Adampollü Paul Ziolkowski, 1922’de köyle ilgili yazdığı bir yazıda şunları anlatıyordu: "İstanbul’da yaşayan Polonya yurttaşları, Adampol’e gidip, ülkelerine olan hasreti gidermek için can atarlardı. Bazıları kentin gürültüsünden kaçıp, aşırı yorgun zihinleri için sükûnet arayarak, bu sakin köşeye gönüllü sığınırlardı. Alman mareşali, Osmanlı ordularını düzenleyen Baron Von Goltz bunlardan biriydi. Koloniye sık sık yaptığı gezilerden birinde, kaldığı evin anı defterine şunları yazmıştı: ’Kendimi Adampol’de cennetteki Adem gibi hissediyorum...’ Kolonide savaştan önce yapılan otel ve pansiyonların konukları arasında çok sayıda diplomat, imparatorluk ailesinden bireyler ve üst düzey Osmanlı görevlileri de vardı..."
1960’lı yıllarda Polonezköy, İstanbulluların en gözde hafta sonu adresi olup çıktı. Özellikle boğazına düşkünler, buranın ünlü "yastık gibi kalın ve yumuşacık" bonfilesini yemek için onca bozuk yolu kat etmeyi göze alıyorlardı. O yıllarda Polonezköy otlaklarında lezzetli kuzular, danalar ve domuzlar beslenir, bunlardan elde edilen ürünler itinayla işlenirdi. Burada üretilen özellikle salamlar, sosisler, jambonlar, domuz pirzolaları, domuz pastırmaları, azınlıkların alışveriş yaptığı şarküterilerin en değerli malzemeleriydi.
YASAK AŞKLAR DİYARI
Polonezköy’e ilk kez, yolun çok bozuk olduğu dönemlerde gitmiştim. O zaman sadece Beykoz üstünden, delik deşik yoldan Polonezköy’e ulaşmak birkaç saat sürüyordu. Burada piknik yapmayı seven aile büyüklerimiz, bu zahmetli yolculuğu göze alıyorlardı.

..............................

__Görev Tanımı__
Polonezköy metnine göre şu ifadelerin doğru olup olmadığını belirtiniz ve her biri için metinden belirleyici sözleri aynen alıntılayınız: 1. Baron Von Goltz, kent gürültüsünden kaçıp Adampol'e sığınanlardan biriydi. 2. 1960'lı yıllarda Polonezköy'e giden yollar düzgündü. 3. Kolonide savaştan önce yapılan otel ve pansiyonlarda diplomatlar konaklamazdı. Yalnızca metinde verilen bilgilere dayanınız.

__Kullanılacak Malzeme__
..............................

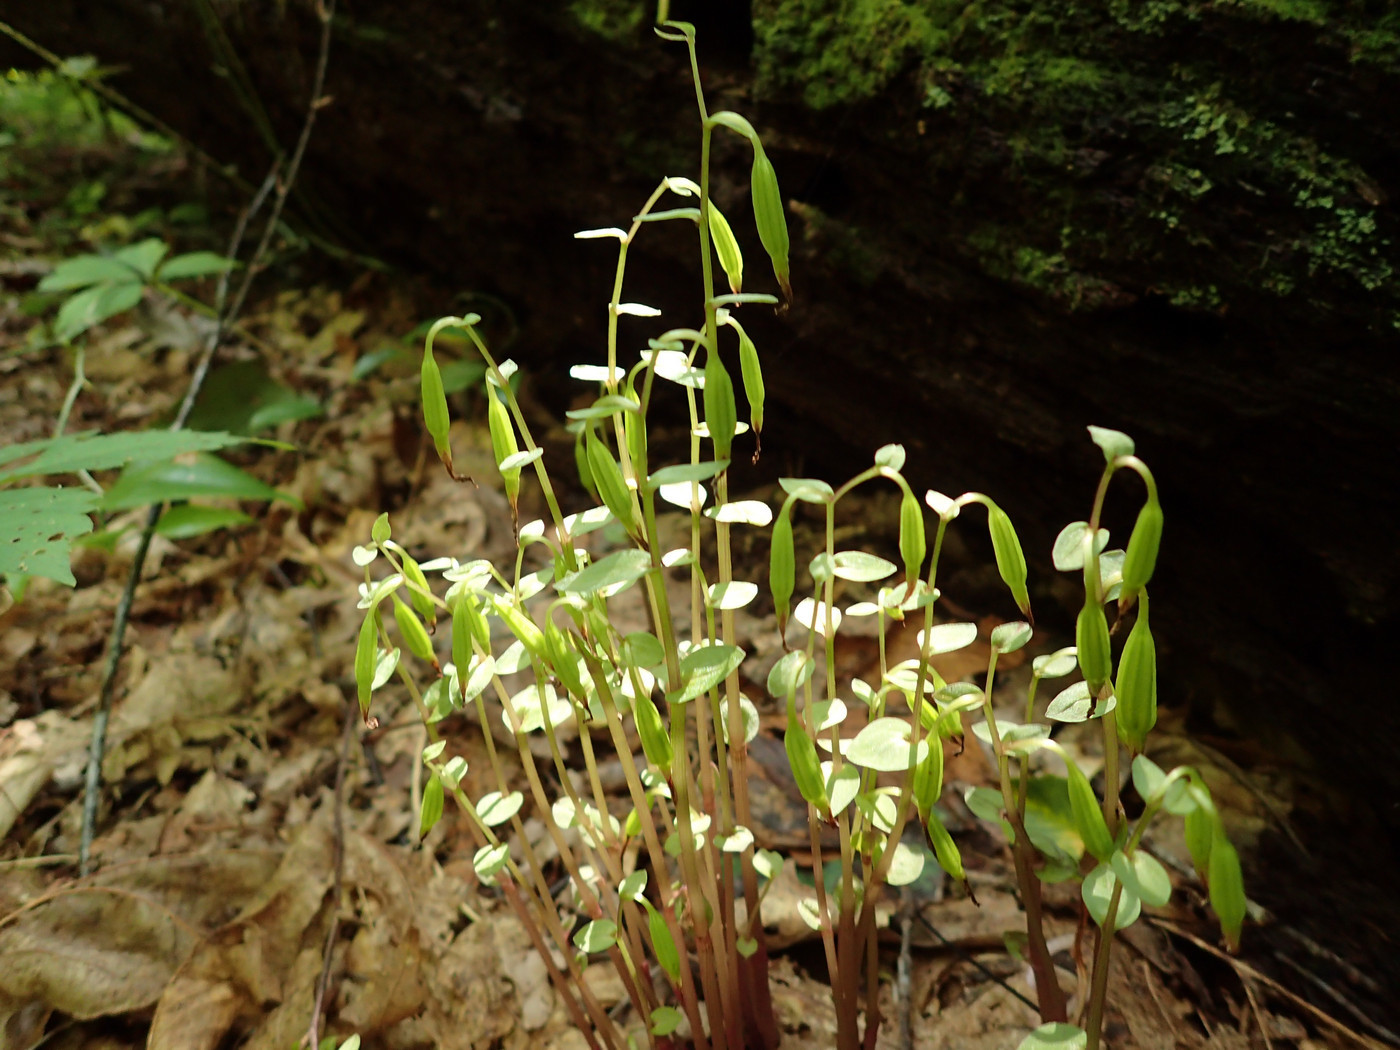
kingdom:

..............................

__Göreve Yanıt__
1. Evet: “Alman mareşali, Osmanlı ordularını düzenleyen Baron Von Goltz bunlardan biriydi.”
2. Hayır: “onca bozuk yolu kat etmeyi göze alıyorlardı.”
3. Hayır: “Kolonide savaştan önce yapılan otel ve pansiyonların konukları arasında çok sayıda diplomat, imparatorluk ailesinden bireyler ve üst düzey Osmanlı görevlileri de vardı...”